Some area lawmakers say the climate of national outrage surrounding the disclosures at Walter Reed might persuade Congress to overturn or at least delay the closure.
"You can always overturn the law," said Rep. Thomas M. Davis III (R-Va.). "I think on this BRAC in particular, you might see some things. If you're Eleanor, you've got to seize the moment."
"This is something we should be looking at, and looking at right away," Rep. Chris Van Hollen (D-Md.), who represents Bethesda in Congress, said yesterday. "I think everyone would agree that the priority has to be that the soldiers at Walter Reed get the best possible care."

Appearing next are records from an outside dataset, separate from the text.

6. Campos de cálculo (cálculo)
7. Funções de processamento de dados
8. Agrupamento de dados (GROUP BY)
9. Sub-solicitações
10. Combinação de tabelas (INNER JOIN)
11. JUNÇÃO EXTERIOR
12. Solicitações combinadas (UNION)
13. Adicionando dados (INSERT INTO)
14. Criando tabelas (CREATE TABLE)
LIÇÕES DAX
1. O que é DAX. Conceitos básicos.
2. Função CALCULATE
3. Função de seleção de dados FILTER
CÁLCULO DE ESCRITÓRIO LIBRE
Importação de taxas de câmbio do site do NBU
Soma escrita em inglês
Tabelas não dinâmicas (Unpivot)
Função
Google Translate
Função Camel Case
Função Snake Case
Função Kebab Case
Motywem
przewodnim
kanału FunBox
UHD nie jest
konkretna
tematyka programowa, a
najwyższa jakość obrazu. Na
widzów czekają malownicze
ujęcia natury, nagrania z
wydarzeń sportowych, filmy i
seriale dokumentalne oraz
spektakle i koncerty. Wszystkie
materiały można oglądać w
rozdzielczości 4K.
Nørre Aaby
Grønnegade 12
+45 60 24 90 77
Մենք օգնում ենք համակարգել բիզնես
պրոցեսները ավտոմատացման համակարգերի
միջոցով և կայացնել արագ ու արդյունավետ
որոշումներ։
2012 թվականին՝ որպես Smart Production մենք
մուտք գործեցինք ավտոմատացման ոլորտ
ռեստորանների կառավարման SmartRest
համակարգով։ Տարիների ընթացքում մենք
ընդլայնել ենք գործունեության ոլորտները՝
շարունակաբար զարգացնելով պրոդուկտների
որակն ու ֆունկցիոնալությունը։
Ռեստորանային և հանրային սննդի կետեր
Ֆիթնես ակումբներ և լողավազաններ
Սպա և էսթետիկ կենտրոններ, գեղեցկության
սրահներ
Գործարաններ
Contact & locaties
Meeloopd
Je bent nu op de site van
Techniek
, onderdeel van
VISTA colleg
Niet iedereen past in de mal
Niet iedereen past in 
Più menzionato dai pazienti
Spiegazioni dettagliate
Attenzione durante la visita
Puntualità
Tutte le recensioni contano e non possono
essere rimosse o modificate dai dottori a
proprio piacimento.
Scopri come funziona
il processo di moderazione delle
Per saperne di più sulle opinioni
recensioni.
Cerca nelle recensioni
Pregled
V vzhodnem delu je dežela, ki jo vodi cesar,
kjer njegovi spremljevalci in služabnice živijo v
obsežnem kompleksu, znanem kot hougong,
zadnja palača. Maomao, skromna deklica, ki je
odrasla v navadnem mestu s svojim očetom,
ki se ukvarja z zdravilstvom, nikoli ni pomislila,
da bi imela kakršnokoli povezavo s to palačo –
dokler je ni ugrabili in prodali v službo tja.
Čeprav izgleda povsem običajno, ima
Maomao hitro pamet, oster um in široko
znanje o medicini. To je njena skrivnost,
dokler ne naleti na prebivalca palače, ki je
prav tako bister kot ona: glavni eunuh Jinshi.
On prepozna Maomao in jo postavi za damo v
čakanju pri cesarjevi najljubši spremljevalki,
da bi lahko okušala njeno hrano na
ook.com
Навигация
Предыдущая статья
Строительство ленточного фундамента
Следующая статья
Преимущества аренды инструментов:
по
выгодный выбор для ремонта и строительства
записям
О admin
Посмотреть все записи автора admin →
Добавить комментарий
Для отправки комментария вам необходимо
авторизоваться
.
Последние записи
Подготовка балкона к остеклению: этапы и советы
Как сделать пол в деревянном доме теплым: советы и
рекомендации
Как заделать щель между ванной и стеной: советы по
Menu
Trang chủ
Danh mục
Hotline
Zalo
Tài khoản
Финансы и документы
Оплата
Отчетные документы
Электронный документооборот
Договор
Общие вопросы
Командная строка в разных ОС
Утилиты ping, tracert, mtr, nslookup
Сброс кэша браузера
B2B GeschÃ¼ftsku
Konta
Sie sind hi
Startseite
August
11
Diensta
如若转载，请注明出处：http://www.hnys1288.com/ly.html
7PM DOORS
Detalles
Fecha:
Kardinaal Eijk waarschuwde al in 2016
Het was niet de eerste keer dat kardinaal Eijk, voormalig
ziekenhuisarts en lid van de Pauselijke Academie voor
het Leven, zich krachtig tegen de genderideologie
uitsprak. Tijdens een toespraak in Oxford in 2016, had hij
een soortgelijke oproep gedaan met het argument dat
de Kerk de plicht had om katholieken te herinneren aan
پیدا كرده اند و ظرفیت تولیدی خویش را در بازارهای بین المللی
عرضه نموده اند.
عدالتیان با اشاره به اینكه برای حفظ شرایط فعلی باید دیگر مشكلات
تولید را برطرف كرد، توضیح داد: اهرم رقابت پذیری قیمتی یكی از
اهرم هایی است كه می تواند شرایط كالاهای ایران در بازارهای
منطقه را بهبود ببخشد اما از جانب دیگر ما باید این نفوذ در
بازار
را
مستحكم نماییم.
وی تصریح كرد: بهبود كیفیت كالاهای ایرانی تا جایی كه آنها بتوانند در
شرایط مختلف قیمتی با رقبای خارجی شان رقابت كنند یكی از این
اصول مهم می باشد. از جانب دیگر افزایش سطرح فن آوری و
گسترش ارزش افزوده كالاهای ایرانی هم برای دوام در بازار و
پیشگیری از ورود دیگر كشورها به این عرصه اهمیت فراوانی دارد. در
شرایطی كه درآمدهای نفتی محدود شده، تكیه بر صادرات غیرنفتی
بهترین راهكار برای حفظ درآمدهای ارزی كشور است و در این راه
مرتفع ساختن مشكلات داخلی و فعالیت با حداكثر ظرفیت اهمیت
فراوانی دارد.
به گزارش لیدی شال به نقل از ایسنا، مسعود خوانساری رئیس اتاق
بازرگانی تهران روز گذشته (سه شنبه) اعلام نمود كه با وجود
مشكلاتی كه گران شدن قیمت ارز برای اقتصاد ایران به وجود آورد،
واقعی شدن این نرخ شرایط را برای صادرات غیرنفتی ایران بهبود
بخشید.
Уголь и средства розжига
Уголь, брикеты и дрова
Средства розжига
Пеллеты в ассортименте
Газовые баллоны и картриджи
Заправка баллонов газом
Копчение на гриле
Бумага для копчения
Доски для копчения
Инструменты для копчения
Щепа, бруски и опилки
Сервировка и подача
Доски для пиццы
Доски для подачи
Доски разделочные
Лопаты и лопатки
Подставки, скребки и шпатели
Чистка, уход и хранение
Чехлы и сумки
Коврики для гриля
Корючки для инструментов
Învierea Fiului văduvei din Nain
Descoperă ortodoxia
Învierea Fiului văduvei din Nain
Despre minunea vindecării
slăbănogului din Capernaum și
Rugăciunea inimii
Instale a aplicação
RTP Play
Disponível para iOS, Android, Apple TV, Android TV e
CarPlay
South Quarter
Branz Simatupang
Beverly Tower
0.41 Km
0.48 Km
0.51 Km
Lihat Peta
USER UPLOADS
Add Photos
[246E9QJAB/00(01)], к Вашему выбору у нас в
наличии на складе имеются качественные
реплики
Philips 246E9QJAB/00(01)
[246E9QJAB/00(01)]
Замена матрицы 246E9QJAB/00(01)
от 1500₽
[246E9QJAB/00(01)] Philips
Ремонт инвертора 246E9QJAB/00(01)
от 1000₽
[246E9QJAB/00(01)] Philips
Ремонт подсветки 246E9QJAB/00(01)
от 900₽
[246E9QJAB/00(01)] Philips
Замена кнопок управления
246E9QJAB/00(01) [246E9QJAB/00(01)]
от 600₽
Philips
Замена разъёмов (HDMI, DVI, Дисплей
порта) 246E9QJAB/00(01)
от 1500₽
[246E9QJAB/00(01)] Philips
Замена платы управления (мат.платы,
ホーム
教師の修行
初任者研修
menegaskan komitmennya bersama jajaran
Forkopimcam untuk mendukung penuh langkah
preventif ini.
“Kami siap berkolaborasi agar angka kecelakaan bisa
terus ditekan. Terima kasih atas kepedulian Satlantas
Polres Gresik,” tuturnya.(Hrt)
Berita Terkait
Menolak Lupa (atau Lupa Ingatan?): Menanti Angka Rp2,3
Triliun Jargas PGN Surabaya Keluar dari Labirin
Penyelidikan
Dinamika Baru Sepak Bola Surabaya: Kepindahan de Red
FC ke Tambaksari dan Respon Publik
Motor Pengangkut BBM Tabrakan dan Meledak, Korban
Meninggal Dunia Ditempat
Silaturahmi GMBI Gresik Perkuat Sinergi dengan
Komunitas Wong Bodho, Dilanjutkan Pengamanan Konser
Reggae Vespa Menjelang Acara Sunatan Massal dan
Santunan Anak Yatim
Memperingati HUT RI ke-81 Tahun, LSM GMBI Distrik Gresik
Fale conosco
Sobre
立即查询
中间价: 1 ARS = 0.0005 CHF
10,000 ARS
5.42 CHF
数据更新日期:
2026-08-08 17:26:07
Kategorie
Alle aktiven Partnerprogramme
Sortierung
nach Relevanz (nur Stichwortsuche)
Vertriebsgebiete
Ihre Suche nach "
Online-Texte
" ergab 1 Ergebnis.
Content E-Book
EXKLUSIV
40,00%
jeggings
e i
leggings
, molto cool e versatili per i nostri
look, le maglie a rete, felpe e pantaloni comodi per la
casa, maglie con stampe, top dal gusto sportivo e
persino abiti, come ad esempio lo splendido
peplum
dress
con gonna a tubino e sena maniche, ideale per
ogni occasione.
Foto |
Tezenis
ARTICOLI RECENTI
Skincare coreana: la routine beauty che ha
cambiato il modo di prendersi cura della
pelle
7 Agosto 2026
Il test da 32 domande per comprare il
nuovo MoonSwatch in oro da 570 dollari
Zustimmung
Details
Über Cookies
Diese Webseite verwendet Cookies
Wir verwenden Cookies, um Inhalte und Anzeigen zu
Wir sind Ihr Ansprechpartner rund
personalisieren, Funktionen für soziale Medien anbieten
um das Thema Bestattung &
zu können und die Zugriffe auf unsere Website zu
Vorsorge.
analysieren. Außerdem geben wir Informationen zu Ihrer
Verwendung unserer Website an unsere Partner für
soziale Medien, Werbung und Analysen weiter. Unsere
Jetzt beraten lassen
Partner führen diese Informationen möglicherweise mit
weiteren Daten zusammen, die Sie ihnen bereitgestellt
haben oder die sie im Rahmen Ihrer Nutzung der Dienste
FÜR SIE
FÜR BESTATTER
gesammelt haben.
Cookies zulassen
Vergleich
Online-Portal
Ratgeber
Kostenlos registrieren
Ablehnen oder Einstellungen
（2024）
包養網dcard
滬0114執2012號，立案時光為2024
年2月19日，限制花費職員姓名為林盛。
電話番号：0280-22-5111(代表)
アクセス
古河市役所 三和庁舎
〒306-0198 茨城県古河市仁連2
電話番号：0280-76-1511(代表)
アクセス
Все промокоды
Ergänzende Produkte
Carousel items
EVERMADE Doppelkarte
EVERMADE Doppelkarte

But Sen. John W. Warner (R-Va.), the ranking minority member on the Senate Armed Services Committee, cautioned during yesterday's hearing that it would be expensive to reverse the decision. He urged that the committee instead expedite spending on the planned expansion at Bethesda and a new regional Army hospital at Fort Belvoir.
The BRAC process, establishing independent commissions to decide what military bases should be closed to save money, was created by Congress to prevent political interference. Reversing the Walter Reed decision would be complex and unprecedented.
"Congress would have to invalidate the existing regulation and create a whole new law, and once they did that, there would be enormous pressure to include other facilities," said Jeremiah Gertler, a senior analyst for the 1995 BRAC commission.
In reaching the decision to close Walter Reed, the 2005 commission concluded that it was wasteful to operate two major medical centers less than 10 miles apart. The planned consolidation of the Army and Navy facilities into the Walter Reed National Military Medical Center is aimed at creating what would perhaps be the nation's premier military facility for treating wounded troops, research and education.
The Navy is moving forward with preliminary plans to expand the Bethesda campus, including the construction of a new hospital building adjacent to the existing facility.
A draft environmental impact study is to be completed in June. Last month, the Navy awarded an $8 million contract to a Virginia-based joint venture firm for architectural and engineering services.
"We have been given a mandate to move forward with the BRAC and we're doing that, because there has been no change that we know of," medical center spokesman Brian Badura said yesterday.